PPP Fund for cooperation with companies in Mano River Union countries
Title: PPP Fund for cooperation with companies in Mano River Union countries
Commissioned by: German Federal Ministry for Economic Cooperation and Development (BMZ)
Country: Côte d’Ivoire, Liberia, Guinea and Sierra Leone
Overall term: 2011 to 2020
In some West African states, economic and social infrastructure is weakened by long conflicts and crises. During the post-conflict period, governments are not in a position to provide this infrastructure for the population or to open up income-generating opportunities. The economic and social situation of a large proportion of the population is therefore problematic.
In such an environment, private-sector companies can play an important role, enabling the population to take up paid employment and generate income. However, the success of these companies is limited by inadequate public infrastructure, an insufficiently qualified workforce, a lack of rule of law, inefficient public authorities and commercial processes and, not least, by a lack of skilled local suppliers and services.
In particular, the economy in Sierra Leone is dominated by agriculture. The development of the private sector has remained on a marginal level. Youth unemployment is extraordinarily high and many young people have to drop out of vocational training.
Thanks to development partnerships with the private sector, the economic and social situation of the population in Côte d’Ivoire, Liberia, Guinea and Sierra Leone has improved. Sierra Leone has a better-organised vocational training sector and higher-quality technical and vocational training.
The thrust of the project’s activities revolves around providing a fund to implement specific development partnerships with the private sector in Côte d’Ivoire, Liberia, Guinea and Sierra Leone. This fund aims to give the population fast and sustainable access to income-generating activities and social services. (Private sector promotion via “Public Private Partnerships” (PPP))
Within the project framework, GIZ cooperates with strong companies, locals or the ones that operate supraregionally, and that have the financial means and operations required to deal with difficult situations in a fragile environment. The companies respect core values in the areas of human rights, labour standards, the environment, anti-corruption and building a strong relationship with the community.
Development partnerships pool the respective strengths of the private sector and of GIZ. They are jointly planned, financed and implemented. Here, the companies benefit from GIZ’s experience, expertise, contacts and worldwide network of experts. At the same time, their commitment contributes to achieving development-policy goals.
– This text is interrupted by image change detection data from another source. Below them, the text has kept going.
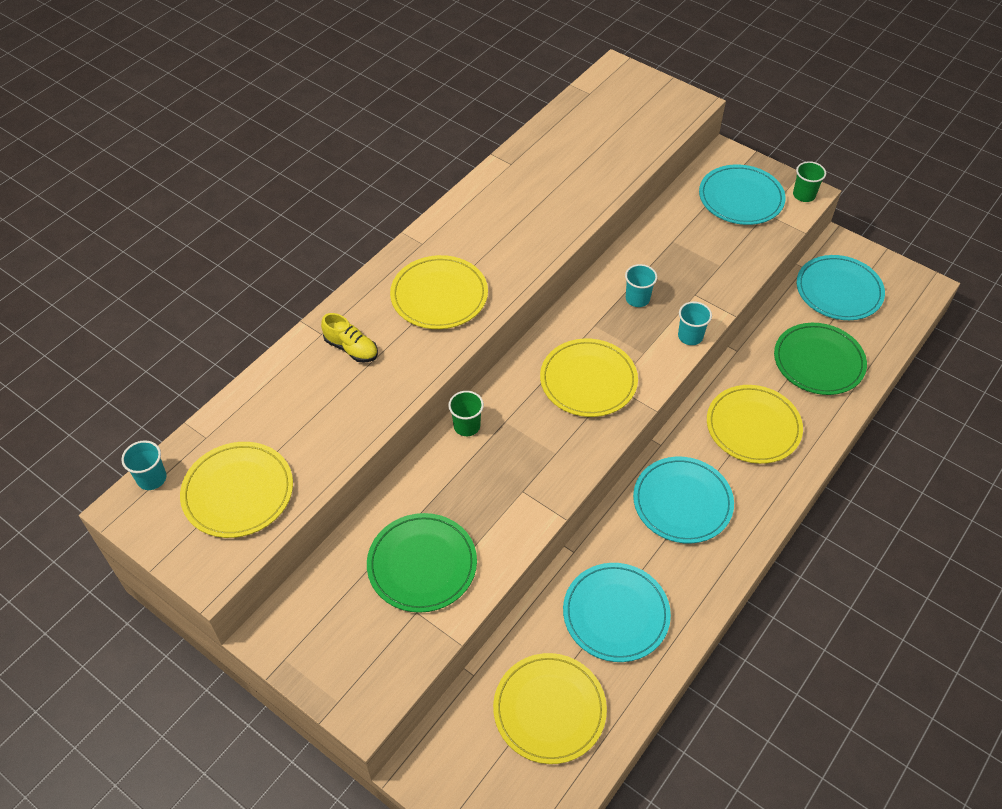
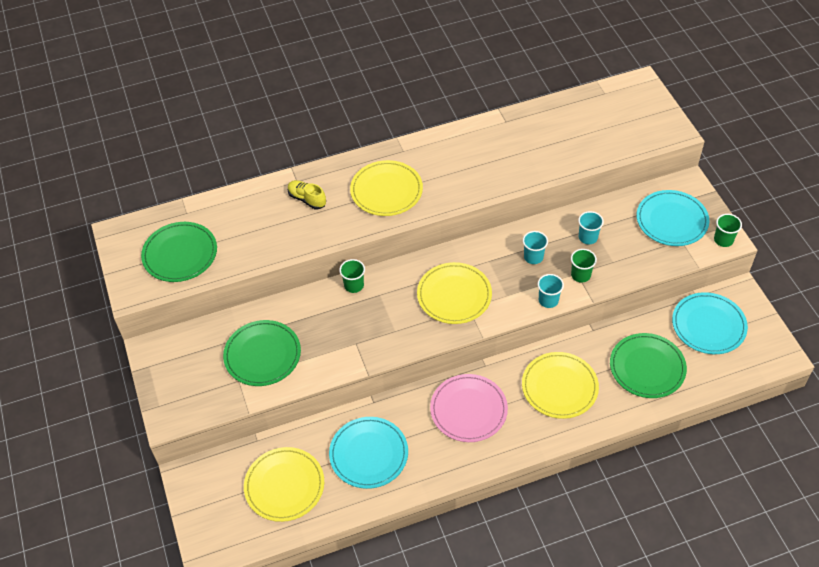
camera: 35 degrees right, 0 degrees up
(152, 478) = (141, 222): turquoise cup -> turquoise cup (588, 237)
(238, 492) = (180, 254): yellow plate -> green plate
(351, 348) = (307, 199): yellow shoe -> yellow shoe turned 150 degrees clockwise
(682, 502) = (468, 410): turquoise plate -> pink plate
(700, 294) = (580, 275): none -> green cup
Co-financing from the European Union has been extending the PPP fund in Sierra Leone since 2017 and promotes vocational training measures for trainees and vocational school teachers. In Sierra Leone, GIZ also supports the development of vocational training capacities through workshops, mentoring and coaching. These include a diagnostic study of the vocational training sector, a certification programme for vocational qualifications, teacher training and a communication platform for exchange between the vocational training and private sectors.
Five development partnerships have already been concluded via the PPP fund, and another six are currently under way. In the context of these development partnerships, the employment situation improved for the people in the partner countries.
Through the development partnership with Olam Ivoire SA, an average income increase of USD 30 per year was achieved for around 12,000 farmers.
As a result of a partnership with Touton Négoce Côte d'Ivoire, 1,300 small cocoa farmers are using sustainable and biodiversity-friendly farming methods. Consequently, their income increased by at least 17%. In addition, 98 new jobs were created in cassava processing and in advisory services for cocoa producers.
A health insurance system developed with Biopartenaire in Côte d'Ivoire offers micro-health insurance and now has over 7,300 members. This improved working conditions for more than 4,300 people in the long term.
On average, companies bear 55% of the costs of development partnerships.